Biscara of Biskara, is een stad in Algerije, in het militaire district Touggourt, op 125 m hoogte, in de oasengroep Biskra gelegen. De oasen en de stad worden uit de Wadi-Biskra bevloeid en zijn door een spoorweg over Batna met Constantine verbonden.

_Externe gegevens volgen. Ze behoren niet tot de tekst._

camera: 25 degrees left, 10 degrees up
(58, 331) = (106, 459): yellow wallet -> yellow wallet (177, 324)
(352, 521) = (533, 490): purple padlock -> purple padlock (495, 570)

Het klimaat is er zeer afwisselend. Biskra is de warmste plaats der Sahara van Algerije, zodat de temperatuur er in de zomer stijgt tot 50 gr. C., doch in de winter soms tot het vriespunt daalt. Men vindt in deze oase behalve de stad nog zes Berberdorpen. Er zijn vele minerale bronnen (zwavelbronnen van 47 gr. C., op 7 km van de stad) en men treft er een prachtige plantengroei aan met dadelpalmen en olijfbomen.

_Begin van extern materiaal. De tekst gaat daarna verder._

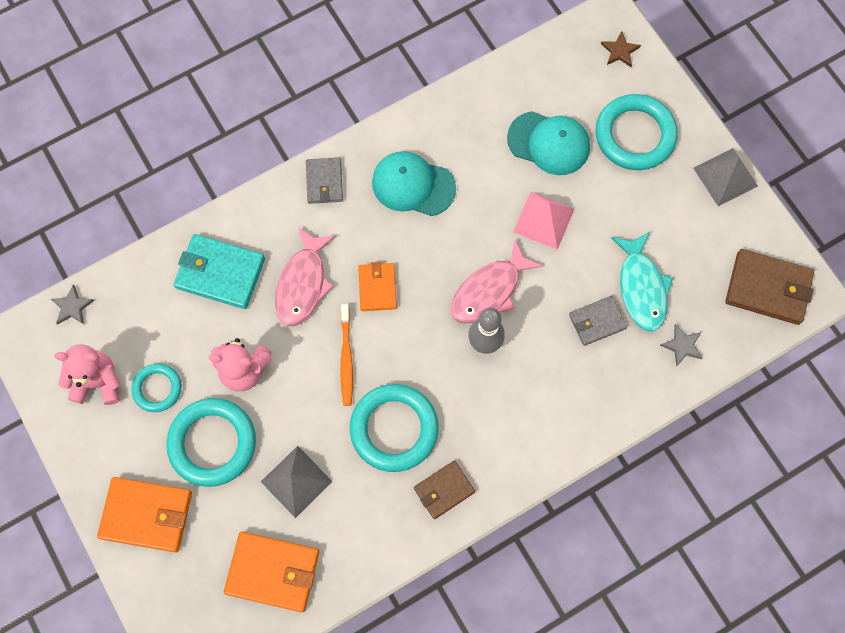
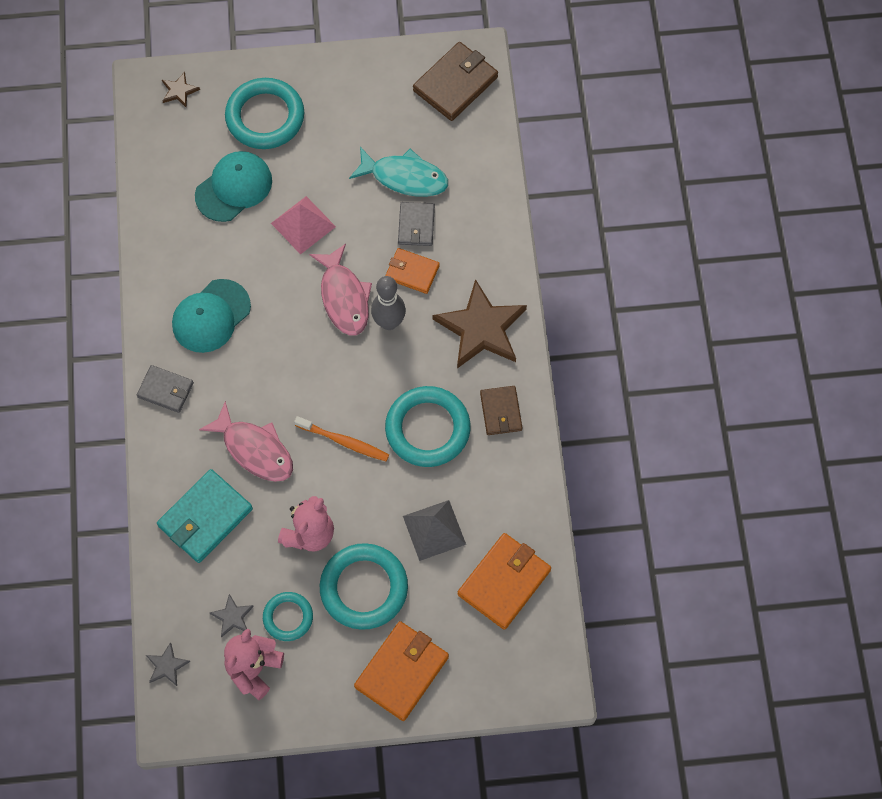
camera: 65 degrees left, 5 degrees down
(377, 288) = (292, 388): orange wallet -> orange wallet (412, 272)
(521, 431) = (481, 328): none -> brown star
(682, 346) = (471, 171): grey star -> grey star (232, 617)
(725, 177) = (342, 67): grey pyramid -> none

De stad bestaat uit het Franse Nieuw-Biskra met sierlijke tuinen en pleinen, en het Arabische Oud-Biskra. Dit strekt zich met de zes andere uit hutten bestaande dorpen over een lengte van 5 km uit. In eerstgenoemd gedeelte heeft men flinke huizen met zuilengangen, grote waterreservoirs en het fort Saint-Germain. Het inlandse gedeelte wordt bewoond door Arabieren, Berbers en Negers, die zich hoofdzakelijk met de dadelteelt bezighouden. Biskra is een belangrijk karavaanstation en er wordt een aanzienlijke handel gedreven in dadels, graan, geweven stoffen, wijnen, likeuren enz. Deze stad wordt tevens meer en meer een gezocht winterverblijf. In de nabijheid liggen de bouwvallen der Romeinse stad Beskara en de warme zwavelbronnen (47 gr. C.) van Hamman-Salhin.Verder zijn er ijzer-, kalk-, salpeter- en zoutgroeven en vervaardigt men er boernoes en tapijten. Te Beni-Morra, niet ver van Biskra, heeft de Franse regering een plantentuin (acclimatisatietuin) aangelegd. In Romeinse tijd lag hier Zaba. Later werd het een bisschopsstad. Onder de Moren had het aanvankelijk nog grote betekenis, doch ten gevolge van de pest in 1663 is deze oase ontvolkt en verarmd. Sedert 1844 is Biskra in het bezit van de Fransen, die er de zetel hebben gevestigd van hun heerschappij over dit gedeelte van de Sahara.